§ Assignment
Repeat each line of the data below exactly, but skip the pictures.

§ Task inputs

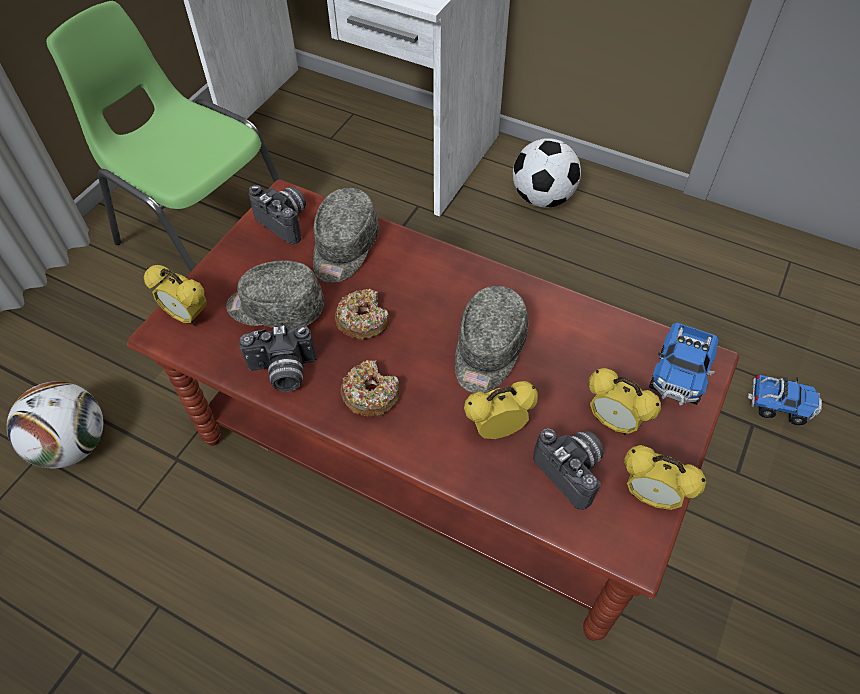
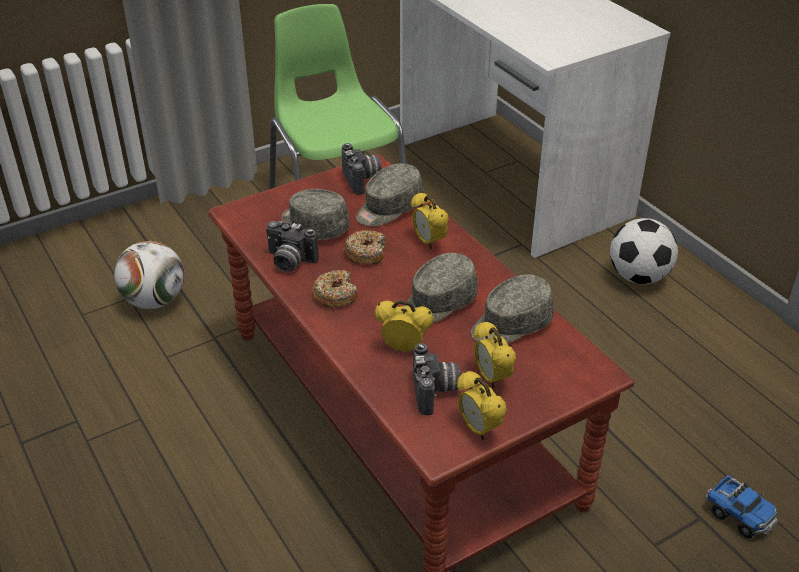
camera: 30 degrees right, 15 degrees down
(187, 316) = (254, 209): alarm clock -> alarm clock (428, 242)
(580, 343) = (510, 325): none -> grey cap
(678, 375) = (569, 372): toy truck -> none

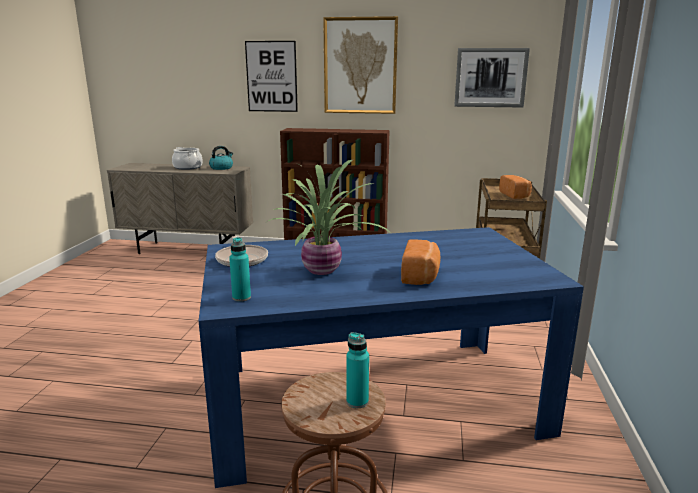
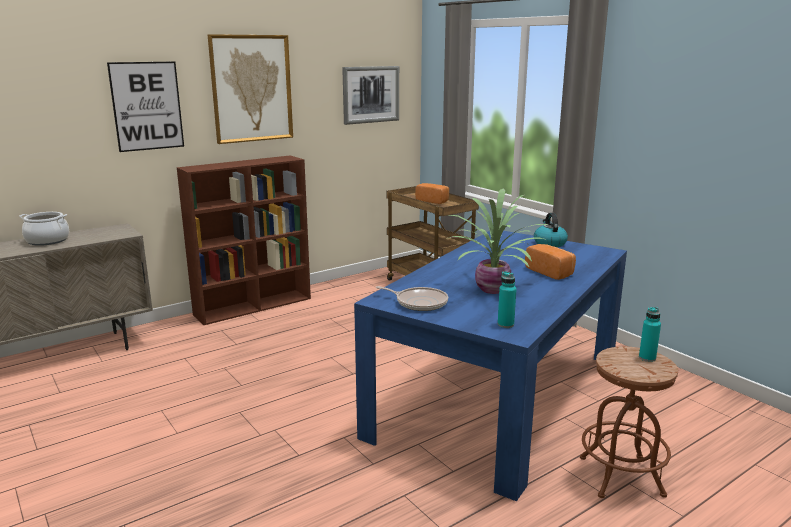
camera: 45 degrees left, 0 degrees up
(221, 168) = (97, 232): kettle -> kettle (549, 243)

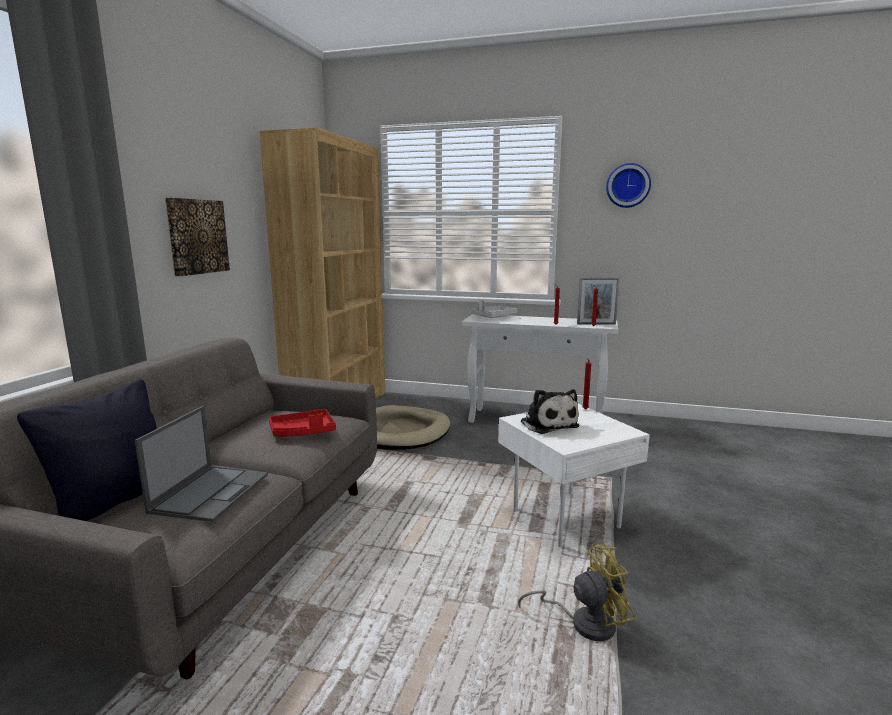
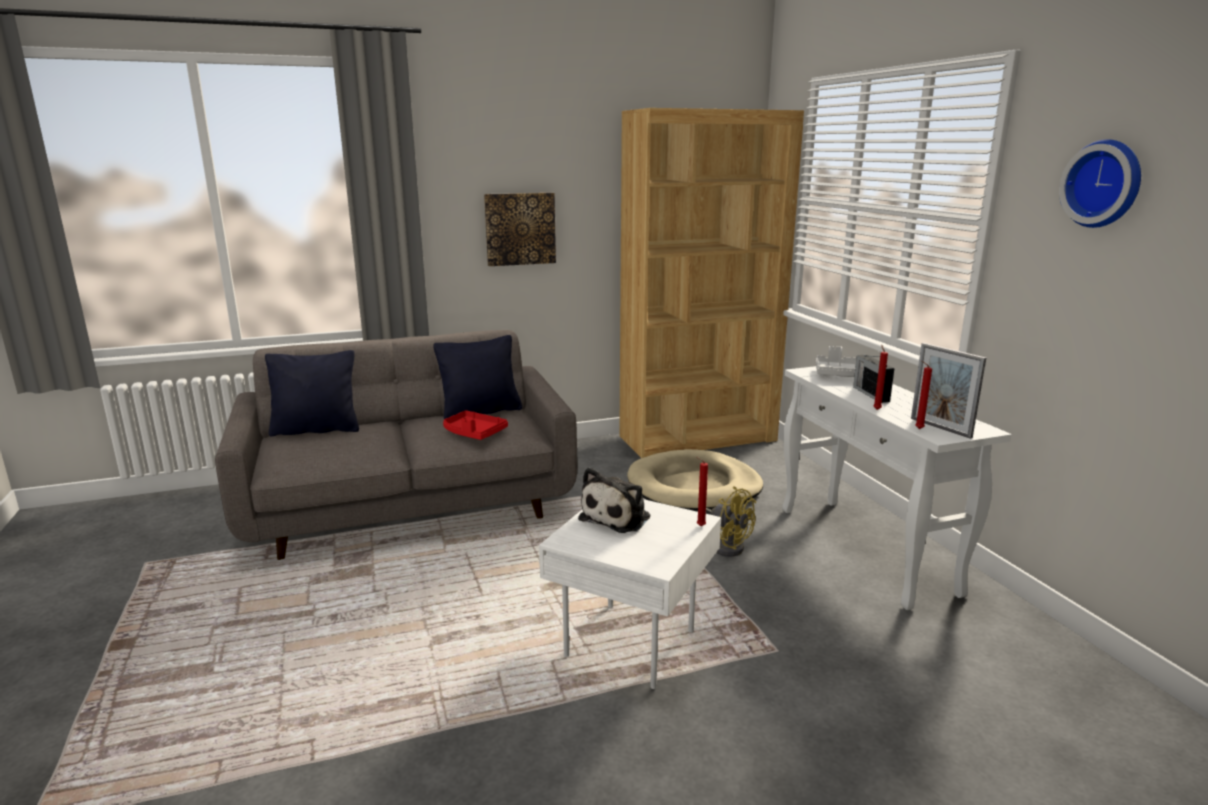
camera: 55 degrees right, 5 degrees up
(211, 492) = (344, 447): laptop -> none
(256, 420) = (481, 412): none -> black pillow
(530, 320) = (870, 394): none -> radio
(584, 623) = (448, 706): yellow fan -> yellow fan (727, 545)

§ Task output
camera: 30 degrees right, 15 degrees down
(187, 316) = (254, 209): alarm clock -> alarm clock (428, 242)
(580, 343) = (510, 325): none -> grey cap
(678, 375) = (569, 372): toy truck -> none

camera: 45 degrees left, 0 degrees up
(221, 168) = (97, 232): kettle -> kettle (549, 243)

camera: 55 degrees right, 5 degrees up
(211, 492) = (344, 447): laptop -> none
(256, 420) = (481, 412): none -> black pillow
(530, 320) = (870, 394): none -> radio
(584, 623) = (448, 706): yellow fan -> yellow fan (727, 545)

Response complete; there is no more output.